# liquid vs. dry fertilizers



## snausage (Mar 8, 2010)

I don't see how dry ferts could possibly be easier to measure than liquid formulations. It's also pretty tough to dissolve dry ferts completely.


----------



## jcardona1 (Jun 27, 2008)

snausage said:


> I don't see how dry ferts could possibly be easier to measure than liquid formulations. It's also pretty tough to dissolve dry ferts completely.


How wouldn't it be? Just measure the amount with a small set of measuring spoons, and dump in the tank. As for them dissolving properly, just let the plants speak for themselves on that one. 

Don, you can get everything you need from a basic kit like this (see the 'complete package'): http://greenleafaquariums.com/aquarium-fertilizer.html

You can also add Iron to your order to cover that as well. The dosing guidelines are covered in the huge Sticky we have here


----------



## dhgyello04 (Jul 11, 2008)

jcardona1 said:


> How wouldn't it be? Just measure the amount with a small set of measuring spoons, and dump in the tank. As for them dissolving properly, just let the plants speak for themselves on that one.
> 
> Don, you can get everything you need from a basic kit like this (see the 'complete package'): http://greenleafaquariums.com/aquarium-fertilizer.html
> 
> You can also add Iron to your order to cover that as well. The dosing guidelines are covered in the huge Sticky we have here


Hello Jose,
Dude its great to hear from you. Just off topic, I am now hand feeding my Clown Loaches.

I looked at the GLA web site. With all that I am dosing, are you saying that I only need the “Green Fertilizer Package” and Iron Chelate to switch over from liquid? Oh and are these ok for shrimp (CRS, RCS, and BTS)?


----------



## OverStocked (May 26, 2007)

snausage said:


> I don't see how dry ferts could possibly be easier to measure than liquid formulations. It's also pretty tough to dissolve dry ferts completely.


Coming from someone who hopes you buy RootMedic Liquid fertilizers....

There is no problem at all dissolving dry fertilizers(how do you think I do it....). I just happen to push a concentration that would be harder to do at home. The product is about convenience. 

Depending on tank size and style, dry fertilizers can be just as easy to dose.


----------



## snausage (Mar 8, 2010)

OverStocked said:


> There is no problem at all dissolving dry fertilizers(how do you think I do it....). I just happen to push a concentration that would be harder to do at home. The product is about convenience.

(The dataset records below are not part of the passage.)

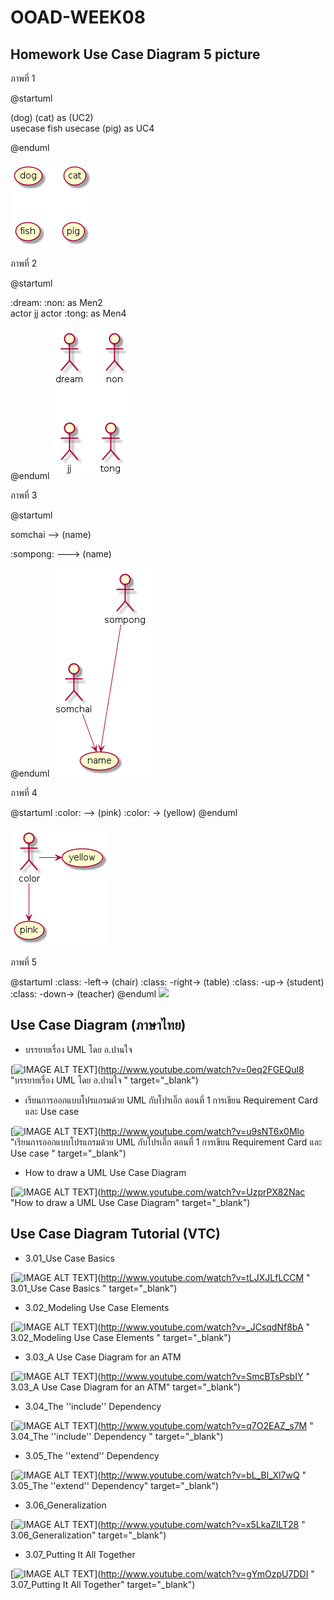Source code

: # OOAD-WEEK08
## Homework Use Case Diagram 5 picture 
ภาพที่ 1

@startuml

(dog)
(cat) as (UC2)  
usecase fish
usecase (pig) as UC4

@enduml

![](https://github.com/fernsunicha/OOAD-WEEK08/blob/master/homework/1.png?raw=true)

ภาพที่ 2 

@startuml

:dream:
:non: as Men2  
actor jj
actor :tong: as Men4

@enduml
![](https://github.com/fernsunicha/OOAD-WEEK08/blob/master/homework/2.png?raw=true)

ภาพที่ 3 

@startuml


somchai --> (name) 

:sompong: ---> (name) 

@enduml
![](https://github.com/fernsunicha/OOAD-WEEK08/blob/master/homework/3.png?raw=true)

ภาพที่ 4

@startuml
:color: --> (pink)
:color: -> (yellow)
@enduml


![](https://github.com/fernsunicha/OOAD-WEEK08/blob/master/homework/4.png?raw=true)

ภาพที่ 5 

@startuml
:class: -left-> (chair) 
:class: -right-> (table) 
:class: -up-> (student)
:class: -down-> (teacher)
@enduml
![](http://www.plantuml.com/plantuml/img/SoWkIImgAStDuR9ApaaiBhPIqCr9JIlHjLFGICv8p2pIL41856McPu1bIXAJSbAHPKeBGCB59QKfgNabcWZnbFpoFB26rCJaZDGYJIw7rBmKe6K0)


## Use Case Diagram (ภาษาไทย)
* บรรยายเรื่อง UML โดย อ.ปานใจ  

[![IMAGE ALT TEXT](http://img.youtube.com/vi/0eq2FGEQul8/0.jpg)](http://www.youtube.com/watch?v=0eq2FGEQul8 "บรรยายเรื่อง UML โดย อ.ปานใจ  " target="_blank") 

* เรียนการออกแบบโปรแกรมด้วย UML กับโปรเอิ๊ก ตอนที่ 1 การเขียน Requirement Card และ Use case   

[![IMAGE ALT TEXT](http://img.youtube.com/vi/u9sNT6x0Mlo/0.jpg)](http://www.youtube.com/watch?v=u9sNT6x0Mlo "เรียนการออกแบบโปรแกรมด้วย UML กับโปรเอิ๊ก ตอนที่ 1 การเขียน Requirement Card และ Use case " target="_blank") 

* How to draw a UML Use Case Diagram

[![IMAGE ALT TEXT](http://img.youtube.com/vi/UzprPX82Nac/0.jpg)](http://www.youtube.com/watch?v=UzprPX82Nac "How to draw a UML Use Case Diagram" target="_blank") 

## Use Case Diagram Tutorial (VTC)

* 3.01_Use Case Basics  

[![IMAGE ALT TEXT](http://img.youtube.com/vi/tLJXJLfLCCM/0.jpg)](http://www.youtube.com/watch?v=tLJXJLfLCCM " 3.01_Use Case Basics " target="_blank") 

* 3.02_Modeling Use Case Elements  

[![IMAGE ALT TEXT](http://img.youtube.com/vi/_JCsqdNf8bA/0.jpg)](http://www.youtube.com/watch?v=_JCsqdNf8bA " 3.02_Modeling Use Case Elements " target="_blank") 
 
* 3.03_A Use Case Diagram for an ATM  

[![IMAGE ALT TEXT](http://img.youtube.com/vi/SmcBTsPsbIY/0.jpg)](http://www.youtube.com/watch?v=SmcBTsPsbIY " 3.03_A Use Case Diagram for an ATM" target="_blank") 

 

* 3.04_The ''include'' Dependency  

[![IMAGE ALT TEXT](http://img.youtube.com/vi/q7O2EAZ_s7M/0.jpg)](http://www.youtube.com/watch?v=q7O2EAZ_s7M " 3.04_The ''include'' Dependency " target="_blank") 

 

* 3.05_The ''extend'' Dependency  

[![IMAGE ALT TEXT](http://img.youtube.com/vi/bL_Bl_Xl7wQ/0.jpg)](http://www.youtube.com/watch?v=bL_Bl_Xl7wQ " 3.05_The ''extend'' Dependency" target="_blank") 

 
* 3.06_Generalization  

[![IMAGE ALT TEXT](http://img.youtube.com/vi/x5LkaZlLT28/0.jpg)](http://www.youtube.com/watch?v=x5LkaZlLT28 " 3.06_Generalization" target="_blank") 

 
* 3.07_Putting It All Together  

[![IMAGE ALT TEXT](http://img.youtube.com/vi/gYmOzpU7DDI/0.jpg)](http://www.youtube.com/watch?v=gYmOzpU7DDI " 3.07_Putting It All Together" target="_blank") 
 
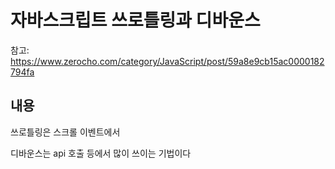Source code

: # 자바스크립트 쓰로틀링과 디바운스

참고: https://www.zerocho.com/category/JavaScript/post/59a8e9cb15ac0000182794fa

## 내용

쓰로틀링은 스크롤 이벤트에서

디바운스는 api 호출 등에서 많이 쓰이는 기법이다

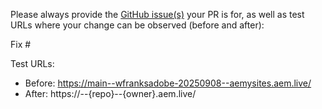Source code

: Please always provide the [GitHub issue(s)](../issues) your PR is for, as well as test URLs where your change can be observed (before and after):

Fix #<gh-issue-id>

Test URLs:
- Before: https://main--wfranksadobe-20250908--aemysites.aem.live/
- After: https://<branch>--{repo}--{owner}.aem.live/

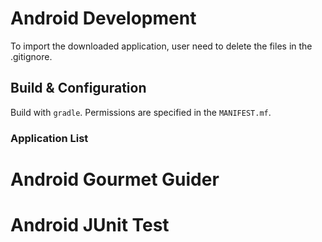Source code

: # Android Development
To import the downloaded application, user need to delete the files in the .gitignore.

## Build & Configuration 

 Build with  `gradle`.
 Permissions are specified in the `MANIFEST.mf`.

### Application List

 Android Gourmet Guider
 ======================
 
 Android JUnit Test
 ======================
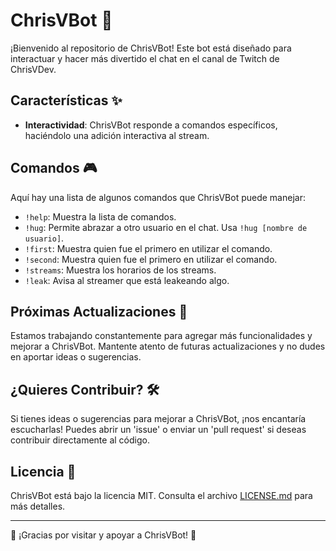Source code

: # ChrisVBot 🤖

¡Bienvenido al repositorio de ChrisVBot! Este bot está diseñado para interactuar y hacer más divertido el chat en el canal de Twitch de ChrisVDev.

## Características ✨

- **Interactividad**: ChrisVBot responde a comandos específicos, haciéndolo una adición interactiva al stream.

## Comandos 🎮

Aquí hay una lista de algunos comandos que ChrisVBot puede manejar:

- `!help`: Muestra la lista de comandos.
- `!hug`: Permite abrazar a otro usuario en el chat. Usa `!hug [nombre de usuario]`.
- `!first`: Muestra quien fue el primero en utilizar el comando.
- `!second`: Muestra quien fue el primero en utilizar el comando.
- `!streams`: Muestra los horarios de los streams.
- `!leak`: Avisa al streamer que está leakeando algo.

## Próximas Actualizaciones 🚀

Estamos trabajando constantemente para agregar más funcionalidades y mejorar a ChrisVBot. Mantente atento de futuras actualizaciones y no dudes en aportar ideas o sugerencias.

## ¿Quieres Contribuir? 🛠

Si tienes ideas o sugerencias para mejorar a ChrisVBot, ¡nos encantaría escucharlas! Puedes abrir un 'issue' o enviar un 'pull request' si deseas contribuir directamente al código.

## Licencia 📄

ChrisVBot está bajo la licencia MIT. Consulta el archivo [LICENSE.md](LICENSE.md) para más detalles.

---

🎉 ¡Gracias por visitar y apoyar a ChrisVBot! 🎉
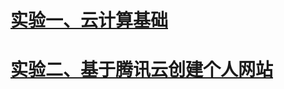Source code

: 
 # [实验一、云计算基础]([https://github.com/91kennyS/AndroidDev/blob/master/docs/%E5%AE%9E%E9%AA%8C%E4%B8%80/%E5%AE%9E%E9%AA%8C%E4%B8%80.md](https://github.com/91kennyS/AndroidDev/blob/master/docs/实验一/实验一.md))



 # [实验二、基于腾讯云创建个人网站]([https://github.com/91kennyS/AndroidDev/blob/master/docs/%E5%AE%9E%E9%AA%8C%E4%BA%8C/%E5%AE%9E%E9%AA%8C%E4%BA%8C.md](https://github.com/91kennyS/AndroidDev/blob/master/docs/实验二/实验二.md))

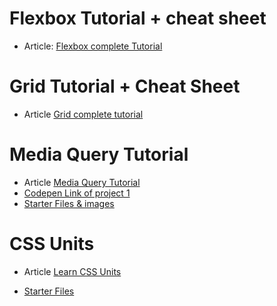 # Flexbox Tutorial + cheat sheet

- Article: [Flexbox complete Tutorial](https://www.freecodecamp.org/news/css-flexbox-tutorial-with-cheatsheet/)

# Grid Tutorial + Cheat Sheet

- Article [Grid complete tutorial](https://www.freecodecamp.org/news/css-grid-tutorial-with-cheatsheet/)

# Media Query Tutorial

- Article [Media Query Tutorial](https://www.freecodecamp.org/news/learn-css-media-queries-by-building-projects/)
- [Codepen Link of project 1](https://codepen.io/joyshaheb/pen/gOPrXZv)
- [Starter Files & images](https://github.com/JoyShaheb/Project-image-repo/tree/main/Media-Query-Project)

# CSS Units

- Article [Learn CSS Units](https://www.freecodecamp.org/news/learn-css-units-em-rem-vh-vw-with-code-examples/)

- [Starter Files ](https://codepen.io/joyshaheb/pen/XWMqEdV)
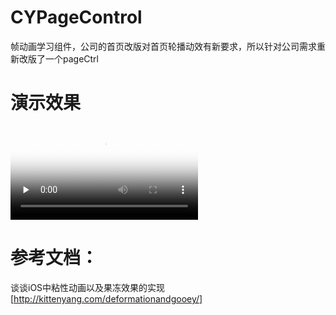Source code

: # CYPageControl
帧动画学习组件，公司的首页改版对首页轮播动效有新要求，所以针对公司需求重新改版了一个pageCtrl

# 演示效果
<video id="video" controls="" preload="none" poster="http://om2bks7xs.bkt.clouddn.com/2017-08-26-Markdown-Advance-Video.jpg">
      <source id="mp4" src="http://om2bks7xs.bkt.clouddn.com/2017-08-26-Markdown-Advance-Video.mp4" type="video/mp4">
</video>

# 参考文档：
谈谈iOS中粘性动画以及果冻效果的实现[http://kittenyang.com/deformationandgooey/]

So why are there numerous threads about dry ferts not dissolving well?


----------



## OverStocked (May 26, 2007)

Give me a link and I can give a specific answer. For normal dosing there is never a problem.


----------



## fresh.salty (Jul 2, 2010)

I don't use dry because I barely made it through my math classes. lol Much easier to mix with water and follow some sort of Seachem-like schedule.


----------



## psalm18.2 (Oct 16, 2010)

I have been researching this very topic. I am going to dry ferts as it is definetely cheaper in the long run. I mean we're talking pounds of ferts vs oz. Everyone I have spoken to says a pound of dry ferts last like a year. So for $20 I can get a package that will last like a year vs spending over $50 in liquids that will only last a few months tops. I also like the idea of dosing by the teaspoons vs the cap lines, which I can never figure out.
I also see that the EI dosing method seems to be the most popular with all the beautiful aquascapes out there. Just my 2 cents.


----------



## oscarsx (Mar 15, 2011)

Agreed, with dry dosing I heard It lasts way longer than liquid. I'm actually ordering some dry ferts tonight..

+1 for DRY!


----------